• Task requirements: Filter the records below for the word "ореховая". Keep each line that has it.

[Collected data]

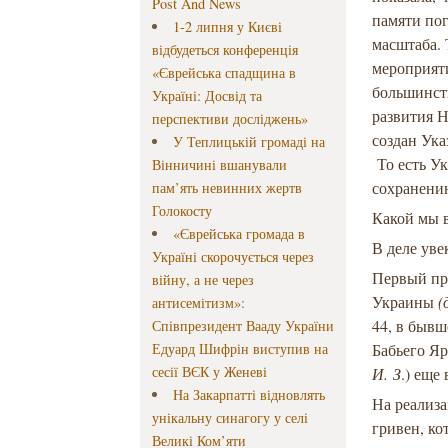
Post And News
памяти по
1-2 липня у Києві
масштаба. 
відбудеться конференція
мероприят
«Єврейська спадщина в
большинст
Україні: Досвід та
развития 
перспективи досліджень»
создан Ука
У Теплицькій громаді на
То есть Ук
Вінничині вшанували
сохранени
пам’ять невинних жертв
Голокосту
Какой мы 
«Єврейська громада в
В деле уве
Україні скорочується через
Первый про
війну, а не через
Украины
(
антисемітизм»:
44, в бывш
Співпрезидент Вааду України
Едуард Шифрін виступив на
Бабьего Я
сесії ВЄК у Женеві
И.
З
.) еще
На Закарпатті відновлять
На реализа
унікальну синагогу у селі
гривен, ко
Великі Ком’яти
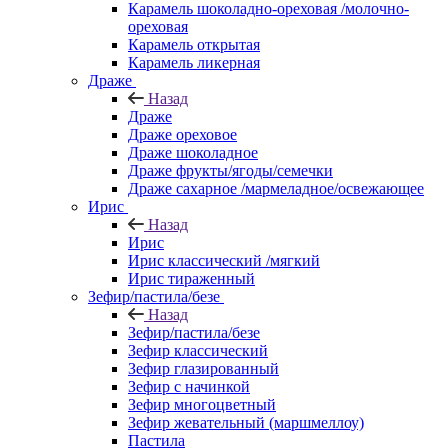
Карамель шоколадно-ореховая /молочно-
ореховая
Карамель открытая
Карамель ликерная
Драже
Назад
Драже
Драже ореховое
Драже шоколадное
Драже фрукты/ягоды/семечки
Драже сахарное /мармеладное/освежающее
Ирис
Назад
Ирис
Ирис классический /мягкий
Ирис тираженный
Зефир/пастила/безе
Назад
Зефир/пастила/безе
Зефир классический
Зефир глазированный
Зефир с начинкой
Зефир многоцветный
Зефир жевательный (маршмеллоу)
Пастила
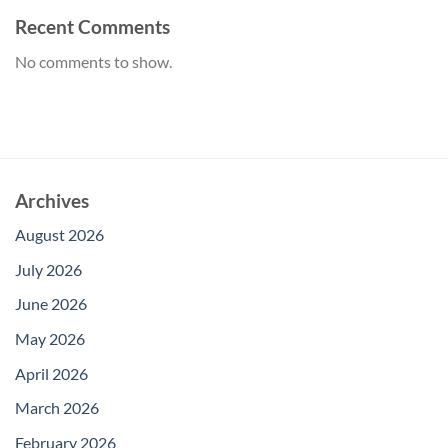
Recent Comments
No comments to show.
Archives
August 2026
July 2026
June 2026
May 2026
April 2026
March 2026
February 2026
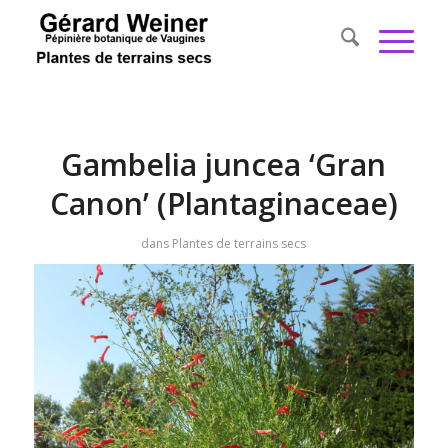
Gambelia juncea ‘Gran
Canon’ (Plantaginaceae)
dans
Plantes de terrains secs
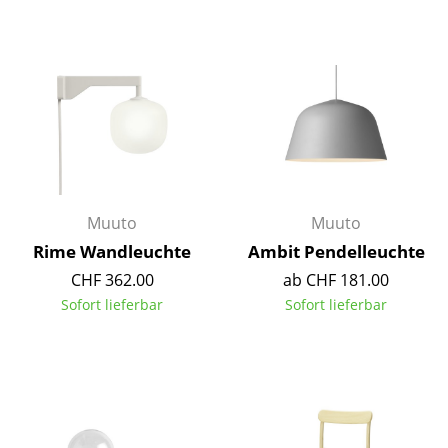
Tische
Esstische
Beistelltische
Couchtische
Schreibtische
Muuto
Muuto
Sekretäre & PC-Tische
Rime Wandleuchte
Ambit Pendelleuchte
Konferenztische
CHF 362.00
ab CHF 181.00
Sofort lieferbar
Sofort lieferbar
Stehtische & Stehpulte
Kindertische
Gartentische
Servierwagen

• Answer area:
Карамель шоколадно-ореховая /молочно-
ореховая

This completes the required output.